▶ [Passage to read]

Just because you like what a website, newspaper or network is saying, just because it resonates with you, that doesn't mean it's true. That doesn't mean it's unbiased.
The Ad Fontes Media Bias Chart remains the most accurate set of ratings I have found. They sort news and opinion outlets on both bias (Left/Right) and accuracy/reliability (on the vertical axis). You'll find most of the major U.S. networks and newspapers high in accuracy and Left of center to a greater or lesser extent -- about where I'd rank them.
Epoch Times and Gateway Pundit are way out to the Right -- okay, they are -- and way, way low in reliability. That unreliability is a problem: they publish things that are of dubious provenance. Things that are poorly attributed, not well-supported by the facts or the experts and possibly even made up.

▶ [Objectives]
[1] Answer these questions from the passage on media bias:
(a) Which chart does the passage call the most accurate set of ratings?
(b) What does that chart show on its vertical axis?
(c) Which two outlets does the passage place way out to the Right?
[2] From the passage on media bias, extract the span that begins at the words "Epoch Times and" and stops after "even made up.".

▶ [Excerpted records]
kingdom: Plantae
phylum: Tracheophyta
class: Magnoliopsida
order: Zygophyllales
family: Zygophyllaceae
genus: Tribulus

▶ [Solutions to each task]
[1]
(a) The Ad Fontes Media Bias Chart
(b) Accuracy/reliability
(c) Epoch Times and Gateway Pundit

[2]
Epoch Times and Gateway Pundit are way out to the Right -- okay, they are -- and way, way low in reliability. That unreliability is a problem: they publish things that are of dubious provenance. Things that are poorly attributed, not well-supported by the facts or the experts and possibly even made up.